Le contrecoup pour les pompiers après une semaine folle: «On est impuissants»
Ph. DR

« On est déclassés mais bon c’est comme ça. On n’a pas le choix ». La semaine de Benjamin Dormal a été éreintante. Sur le front de mardi matin à samedi matin, ce pompier de la zone de secours Hemeco (Huy-Hamoir) a vécu les terribles inondations qui ont touché notre pays au plus près. Et il n’est pas près de les oublier. « Cela a été dur. C’était une vraie catastrophe. On a vu des trucs qui vont être très durs à oublier », explique-t-il. C’est notamment le cas de ces gens dans le besoin qu’il voyait au loin, sans arriver à approcher. « On sait très bien que ces gens-là n’ont pas survécu. On s’en rappellera toute notre vie. Ce sont les mauvais côtés du métier », détaille-t-il. À l’inverse, Benjamin Dormal gardera à jamais le souvenir de certaines interventions réalisées in extremis. C’est surtout le sauvetage de ces deux personnes âgées, coincées sur la table de leur salon alors que l’eau grimpait dangereusement, qui l’a le plus marqué. « Au moment où on les a vus, les vitres ont pété et le courant est passé à travers la maison. On est finalement allés les rechercher via leur toit. On a percé dans leur plafond, on est tombé dans l’eau à côté d’eux et on est ressortis par le toit ». Un sauvetage mémorable pour Benjamin et ses collègues qui étaient sur le front depuis 36 heures. « Quand on est sortis de là, on s’est effondrés, on n’arrivait plus à parler et on pleurait tous. La pression retombait. On avait les deux petits vieux qui nous pleuraient dans les bras, c’était très émouvant. Cela reste un super souvenir et un des plus beaux sauvetages de ma carrière », indique-t-il.

Des héros impuissants

Benjamin et ses collègues ont secouru environ 600 personnes ces derniers jours.
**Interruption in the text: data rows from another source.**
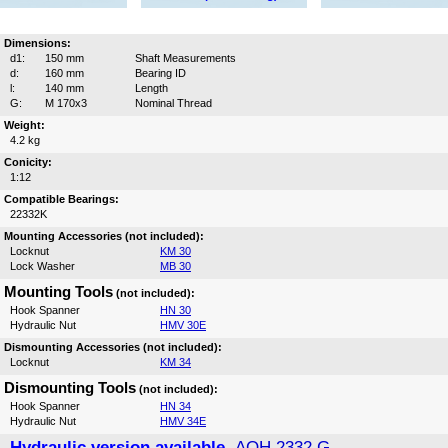
Dimensions:
d1:
150 mm
Shaft Measurements
d:
160 mm
Bearing ID
l:
140 mm
Length
G:
M 170x3
Nominal Thread
Weight:
4.2 kg
Conicity:
1:12
Compatible Bearings:
22332K
Mounting Accessories (not included):
Locknut
KM 30
Lock Washer
MB 30
Mounting Tools
(not included):
Hook Spanner
HN 30
Hydraulic Nut
HMV 30E
Dismounting Accessories (not included):
Locknut
KM 34
Dismounting Tools
(not included):
Hook Spanner
HN 34
Hydraulic Nut
HMV 34E
Hydraulic version available,
AOH 2332 G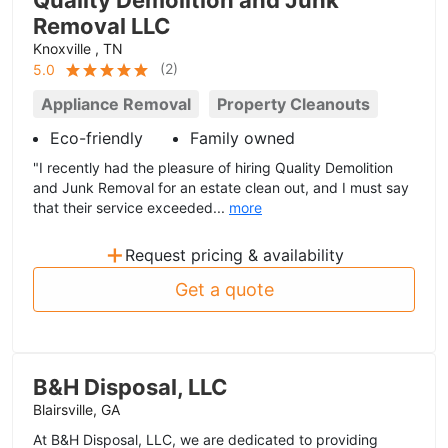
Quality Demolition and Junk
Removal LLC
Knoxville , TN
(
2
)
5.0
Appliance Removal
Property Cleanouts
Eco-friendly
Family owned
"I recently had the pleasure of hiring Quality Demolition
and Junk Removal for an estate clean out, and I must say
that their service exceeded...
more
+
Request pricing & availability
Get a quote
B&H Disposal, LLC
Blairsville, GA
At B&H Disposal, LLC, we are dedicated to providing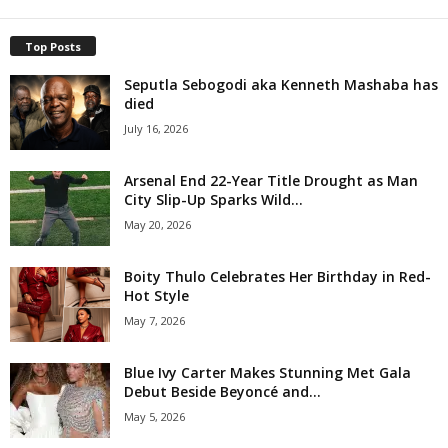
Top Posts
Seputla Sebogodi aka Kenneth Mashaba has
died
July 16, 2026
Arsenal End 22-Year Title Drought as Man
City Slip-Up Sparks Wild...
May 20, 2026
Boity Thulo Celebrates Her Birthday in Red-
Hot Style
May 7, 2026
Blue Ivy Carter Makes Stunning Met Gala
Debut Beside Beyoncé and...
May 5, 2026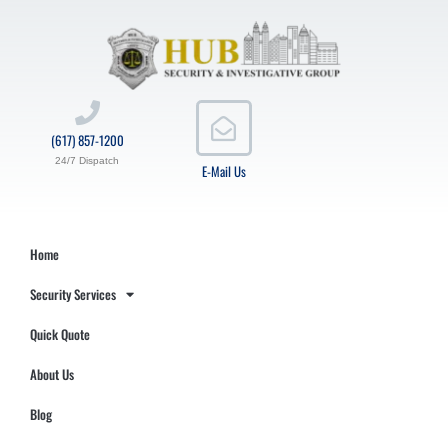
(617) 857-1200
24/7 Dispatch
E-Mail Us
Home
Security Services
Quick Quote
About Us
Blog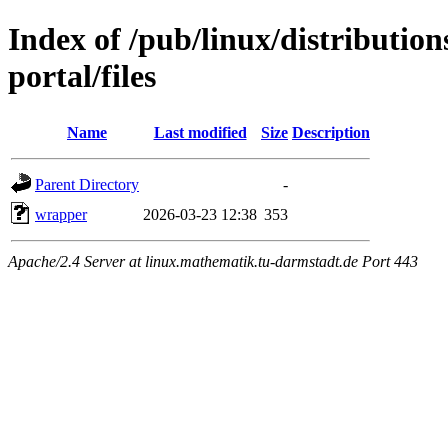
Index of /pub/linux/distributio
portal/files
Name
Last modified
Size
Description
Parent Directory
-
wrapper
2026-03-23 12:38
353
Apache/2.4 Server at linux.mathematik.tu-darmstadt.de Port 443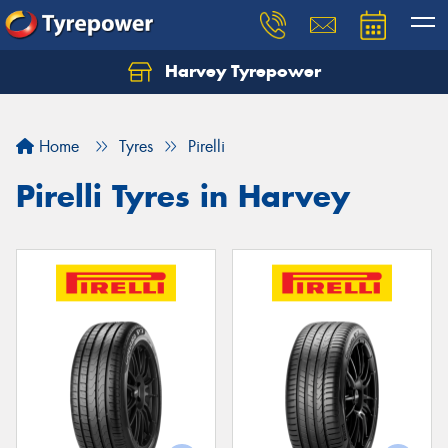
Harvey Tyrepower
Home
Tyres
Pirelli
Pirelli Tyres in Harvey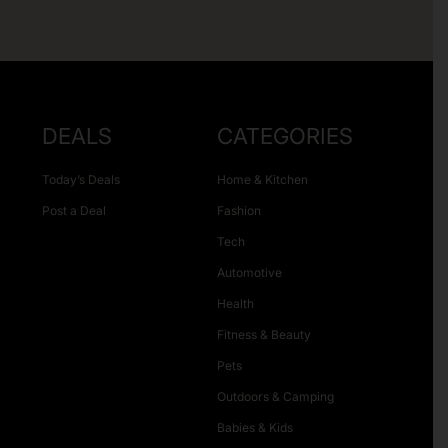
DEALS
CATEGORIES
Today’s Deals
Home & Kitchen
Post a Deal
Fashion
Tech
Automotive
Health
Fitness & Beauty
Pets
Outdoors & Camping
Babies & Kids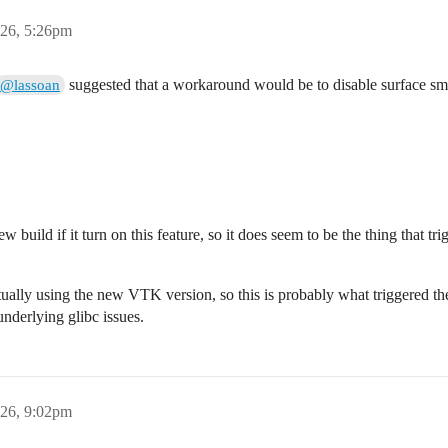
26, 5:26pm
suggested that a workaround would be to disable surface sm
@lassoan
ew build if it turn on this feature, so it does seem to be the thing that t
ctually using the new VTK version, so this is probably what triggered the
underlying glibc issues.
26, 9:02pm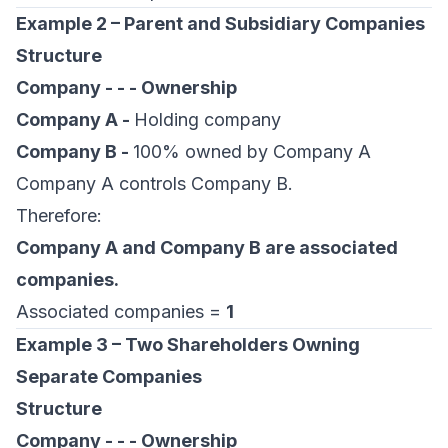
Example 2 – Parent and Subsidiary Companies
Structure
Company - - - Ownership
Company A -
Holding company
Company B -
100% owned by Company A
Company A controls Company B.
Therefore:
Company A and Company B are associated
companies.
Associated companies =
1
Example 3 – Two Shareholders Owning
Separate Companies
Structure
Company - - - Ownership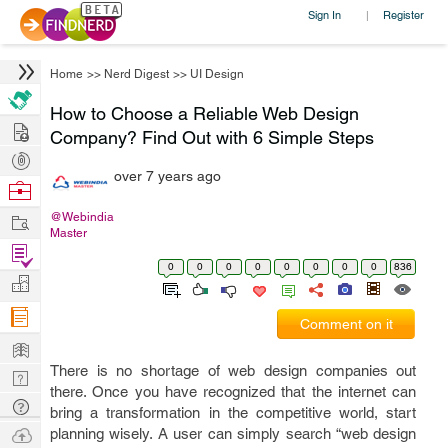
Sign In
Register
|
Home
>>
Nerd Digest
>>
UI Design
How to Choose a Reliable Web Design
Hire
Company? Find Out with 6 Simple Steps
Post
over 7 years ago
Projects
Browse
Nerds
Work
@Webindia
Master
Find
0
0
0
0
0
0
0
0
836
Projects
Manage
Company
Comment on it
Learn
There is no shortage of web design companies out
Nerd
there. Once you have recognized that the internet can
Digest
Tech
bring a transformation in the competitive world, start
Q & A
Ask
planning wisely. A user can simply search “web design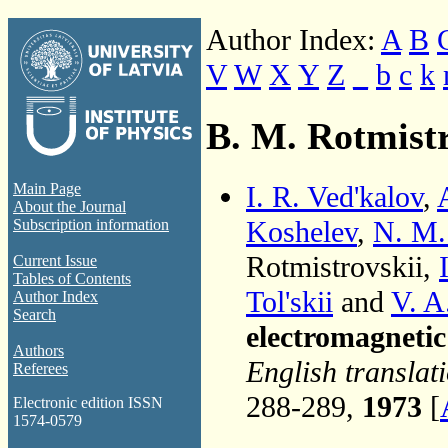
Author Index:
A
B
V
W
X
Y
Z
_
b
c
k
B. M. Rotmistr
I. R. Ved'kalov
,
Main Page
About the Journal
Koshelev
,
N. M.
Subscription information
Rotmistrovskii,
Current Issue
Tables of Contents
Tol'skii
and
V. A
Author Index
Search
electromagneti
Authors
English translat
Referees
288-289,
1973
[
Electronic edition ISSN
1574-0579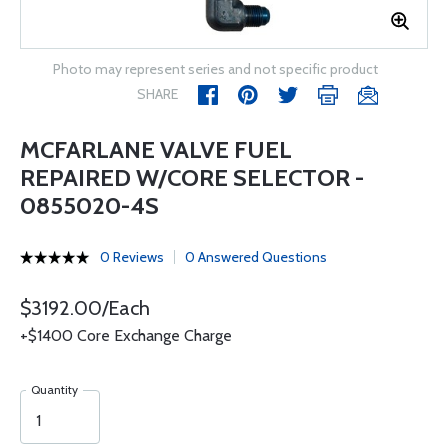
Photo may represent series and not specific product
SHARE
MCFARLANE VALVE FUEL
REPAIRED W/CORE SELECTOR -
0855020-4S
0 Reviews
0 Answered Questions
$3192.00/Each
+$1400 Core Exchange Charge
Quantity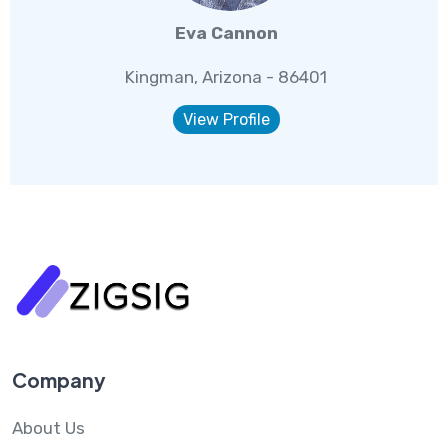
Eva Cannon
Kingman, Arizona - 86401
View Profile
Company
About Us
Reste désormais le tout aussi difficile travail de soutien à la population pour les pompiers qui se sentent eux aussi désemparés devant l’ampleur des dégâts. « On va essayer d’aider les gens comme on peut. Mais il y a des maisons qui vont être déclassées et les gens ne pourront jamais retourner dedans donc c’est très compliqué. C’est maintenant qu’on ressent le contrecoup. Il y a deux-trois jours nous étions des héros car on sauvait tout le monde. Maintenant on est un peu impuissants, comme les gens », conclut-il.